Here are some facts about food insecurity and hunger in the communities Medica serves, directly from the food banks and other nonprofits we supported with our holiday contributions this year:

  • Open Arms of Minnesota - delivers nutritious, medically appropriate meals to approximately 1,100 people living with serious illnesses like cancer, HIV/AIDS, multiple sclerosis and amyotrophic lateral sclerosis (ALS), as well as their caregivers and dependent children, each week in the Twin Cities area.
  • Food Bank for the Heartland - in Omaha, Neb., reports that it directly purchased 43.5% of the food items it distributed in 2021, with the most popular items being those it purchases directly: macaroni and cheese; peanut butter; rice; pancake mix; canned chicken; boxed potatoes; and canned fruit and green beans.
  • Kansas Food Bank - serves 215,000 people per year in Greater Kansas. It says 66 percent of its clients report choosing between paying for food and paying for medicine, and 60 percent report choosing between paying for food and paying for housing each month.
  • Food Bank of Lincoln - distributed 5.4 million pounds of fresh produce in the course of connecting its clients in central Nebraska to nearly 13.3 million meals during 2021. Volunteers contributed more than 14,000 hours to make it happen.
  • Community Food Bank of Eastern Oklahoma - based in Tulsa, distributes food and other grocery items to 350 partner agencies, including food pantries, emergency shelters, soup kitchens, senior citizen centers and after-school programs. In 2020, the agency distributed nearly 33 million pounds of food.
  • Harvesters - a Missouri-based community food network, reports that in its 26-county service area, 1 in 8 people are at risk of hunger, including 1 in 6 kids. That's nearly 324,000 people, including nearly 100,000 children. Demand for its services increased 30 to 40 percent during the pandemic.
  • Ozarks Food Harvest - is the food bank for the Springfield, Missouri, region. It estimates that 17% of southwest Missouri residents are food insecure and don't know where their next meal is coming from. The average annual household income of families it serves is $10,000.
  • Hawkeye Area Community Action Program - serves nine counties in eastern Iowa. It has several food and nutrition programs, including a senior dining program that offers hot meals in two rural communities for those in need who may not be able to make it out of their homes.
  • Feeding South Dakota - reports that nearly 50% of the individuals its serves are children and infants. It distributed 8.9 million meals to thousands of families through more than 115 mobile food pantry sites across the state in 2021.

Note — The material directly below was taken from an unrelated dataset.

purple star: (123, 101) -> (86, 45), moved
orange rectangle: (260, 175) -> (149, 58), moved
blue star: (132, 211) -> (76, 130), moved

  • Great Plains Food Bank - is North Dakota's largest hunger-relief organization. It says 75 percent of its clients live with a chronic disease and 84 percent of them have more than one illness. Nearly half of its clients make difficult choices between paying for food and paying for gas for their car.
  • Second Harvest Northern Lakes Food Bank - serves the Duluth, Minn., area and reports that hunger affects many in its region because housing costs require more than one third of a Northland household's income, cold weather drives higher home heating and utility costs, and jobs that pay a livable wage are scarce.

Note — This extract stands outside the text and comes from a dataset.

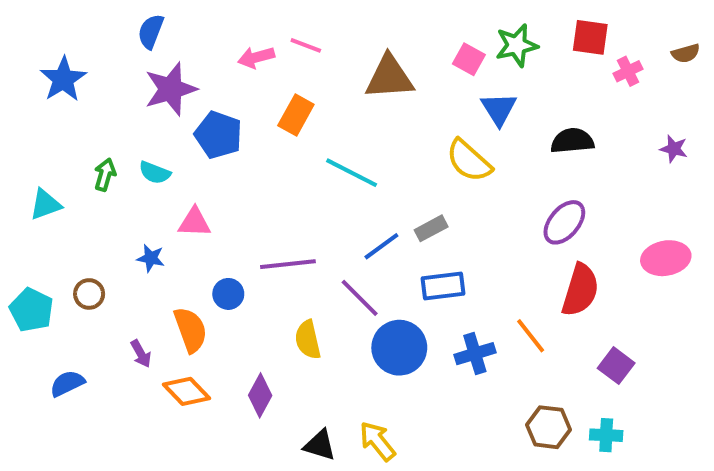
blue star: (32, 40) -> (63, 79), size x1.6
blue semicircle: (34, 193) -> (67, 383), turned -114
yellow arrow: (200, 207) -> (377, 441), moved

  • St. Croix Valley Food Bank - serves western Wisconsin, where 24% of children and 9,800 households are food insecure. It estimates that it will need a 30-60% increase in food by 2023 to meet surging demand.

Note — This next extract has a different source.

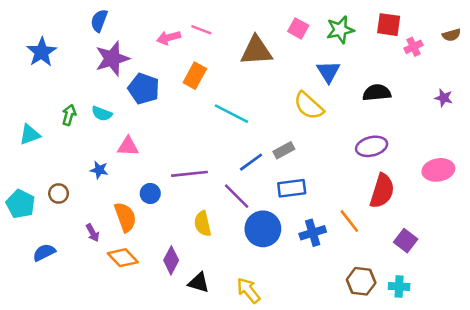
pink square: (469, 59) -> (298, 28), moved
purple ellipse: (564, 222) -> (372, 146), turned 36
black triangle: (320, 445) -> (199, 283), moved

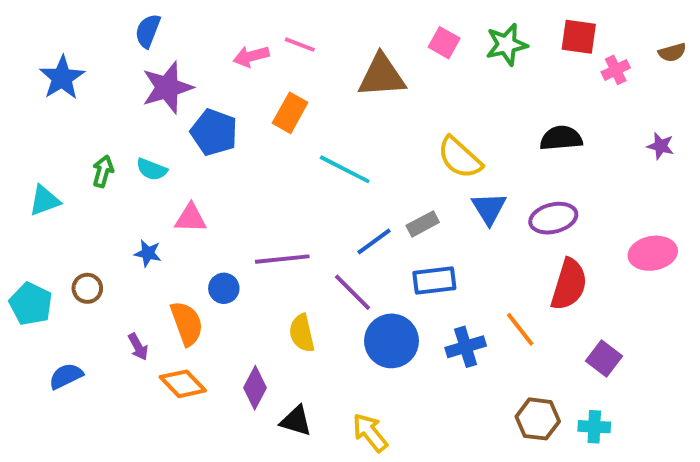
blue triangle: (328, 72) -> (489, 208), moved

  • St. Mary's Food Bank - serves nine counties in northern and central Arizona, including the Phoenix area. It says nearly 30% of residents in the communities it serves are living on wages that barely cover housing and other necessities, with little money to spare for food.

These nonprofit organizations do difficult, necessary, amazing work in their communities, and are deserving of our support and appreciation. In the sense that “food is medicine,” they are an essential component of our health care system.